EXERCISE AIM:
Reproduce nothing but the lines from the start of the material through the line that includes "left shoulder: (337, 303)", both ends included, and omit every picture.

┌──

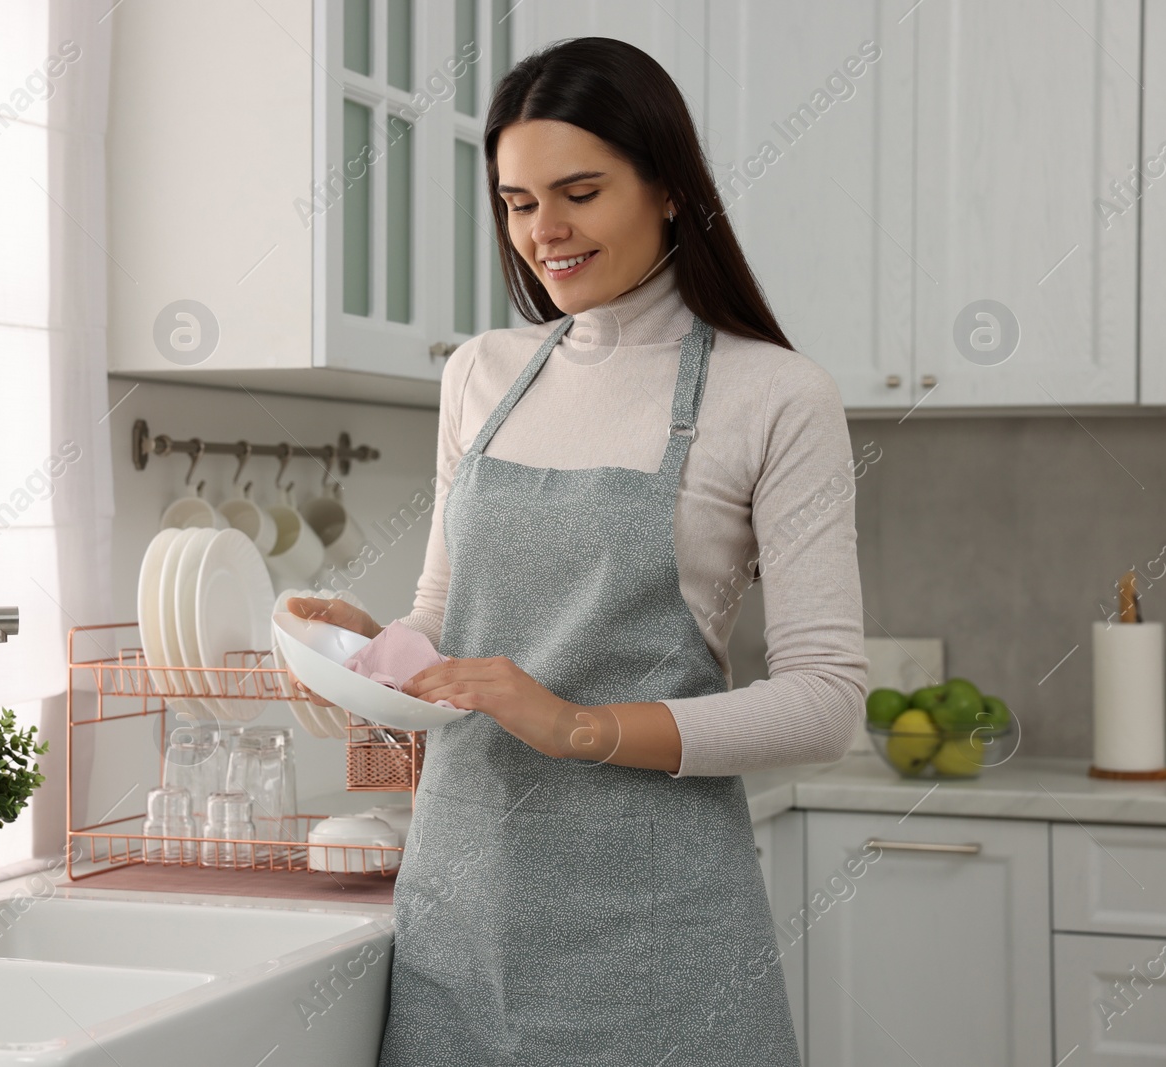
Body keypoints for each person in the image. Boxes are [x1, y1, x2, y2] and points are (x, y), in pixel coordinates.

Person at [286, 35, 866, 1067]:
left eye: (579, 191)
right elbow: (447, 610)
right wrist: (379, 654)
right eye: (516, 202)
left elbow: (826, 699)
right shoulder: (480, 374)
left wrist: (574, 724)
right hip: (462, 913)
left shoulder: (775, 395)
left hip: (657, 928)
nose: (542, 232)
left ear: (670, 190)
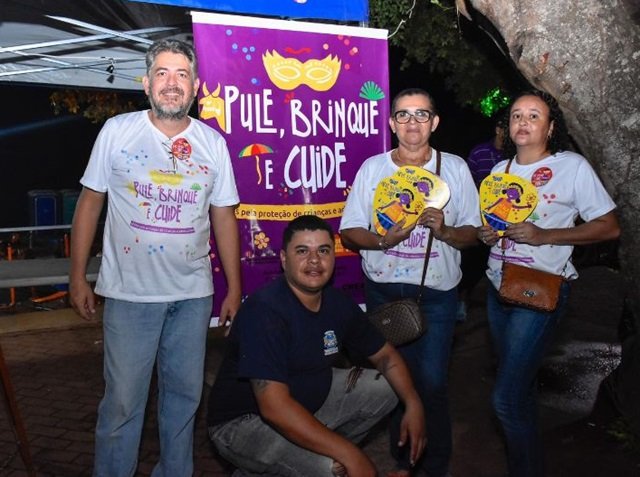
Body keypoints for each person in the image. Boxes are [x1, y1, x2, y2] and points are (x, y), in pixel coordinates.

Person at [69, 39, 241, 477]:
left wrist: (234, 287)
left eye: (182, 74)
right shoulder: (117, 131)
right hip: (130, 296)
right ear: (146, 83)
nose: (172, 83)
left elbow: (224, 217)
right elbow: (90, 202)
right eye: (162, 73)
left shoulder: (212, 143)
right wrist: (77, 276)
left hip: (192, 295)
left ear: (196, 86)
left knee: (184, 401)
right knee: (123, 404)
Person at [208, 215, 426, 477]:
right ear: (283, 259)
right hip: (242, 424)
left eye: (323, 250)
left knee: (386, 387)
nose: (314, 260)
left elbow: (386, 356)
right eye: (302, 251)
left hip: (304, 403)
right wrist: (351, 455)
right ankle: (313, 461)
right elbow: (274, 407)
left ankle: (309, 456)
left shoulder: (337, 303)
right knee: (332, 467)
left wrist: (413, 403)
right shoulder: (264, 311)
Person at [477, 89, 620, 477]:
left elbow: (608, 227)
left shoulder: (570, 166)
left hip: (540, 290)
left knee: (505, 399)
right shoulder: (499, 172)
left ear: (551, 127)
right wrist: (486, 234)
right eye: (516, 115)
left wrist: (545, 236)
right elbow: (492, 226)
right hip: (498, 287)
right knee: (520, 392)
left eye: (534, 115)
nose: (522, 122)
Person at [339, 88, 481, 477]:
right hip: (383, 290)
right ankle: (403, 463)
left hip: (435, 293)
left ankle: (434, 467)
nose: (412, 122)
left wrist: (446, 231)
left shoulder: (454, 169)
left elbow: (473, 233)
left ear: (435, 122)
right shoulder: (373, 169)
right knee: (392, 381)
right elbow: (349, 231)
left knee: (431, 383)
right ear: (391, 123)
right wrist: (384, 240)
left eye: (421, 114)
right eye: (403, 115)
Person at [457, 117, 506, 320]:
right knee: (472, 260)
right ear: (498, 129)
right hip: (479, 217)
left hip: (505, 220)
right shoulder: (480, 152)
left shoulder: (514, 155)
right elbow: (468, 184)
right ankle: (462, 299)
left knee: (496, 261)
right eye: (505, 126)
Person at [466, 116, 506, 188]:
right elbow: (468, 183)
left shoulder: (517, 155)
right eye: (507, 129)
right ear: (498, 130)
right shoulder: (478, 152)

└──

TASK RESULT:
Body keypoints for each person in the image. Boxes are [x1, y1, x2, y2] and points are (x, y), in pixel coordinates.

Person at [286, 35, 866, 1067]:
left eye: (579, 191)
right elbow: (447, 610)
right wrist: (379, 654)
right eye: (516, 202)
left elbow: (826, 699)
right shoulder: (480, 374)
left wrist: (574, 724)
right hip: (462, 913)
left shoulder: (775, 395)
left hip: (657, 928)
nose: (542, 232)
left ear: (670, 190)
Body keypoints for each person in the image. Boxes are [x1, y1, x2, y2] and points are (x, y), in pixel coordinates.

Person at [69, 39, 241, 477]:
left wrist: (234, 287)
left eye: (182, 74)
right shoulder: (117, 131)
right hip: (130, 296)
right ear: (146, 83)
nose: (172, 83)
left elbow: (224, 217)
right elbow: (90, 202)
right eye: (162, 73)
left shoulder: (212, 143)
right wrist: (77, 276)
left hip: (192, 295)
left ear: (196, 86)
left knee: (184, 401)
right knee: (123, 404)
Person at [208, 215, 426, 477]:
right ear: (283, 259)
right hip: (242, 424)
left eye: (323, 250)
left knee: (386, 387)
nose: (314, 260)
left elbow: (386, 356)
right eye: (302, 251)
left hip: (304, 403)
right wrist: (351, 455)
right ankle: (313, 461)
right elbow: (274, 407)
left ankle: (309, 456)
left shoulder: (337, 303)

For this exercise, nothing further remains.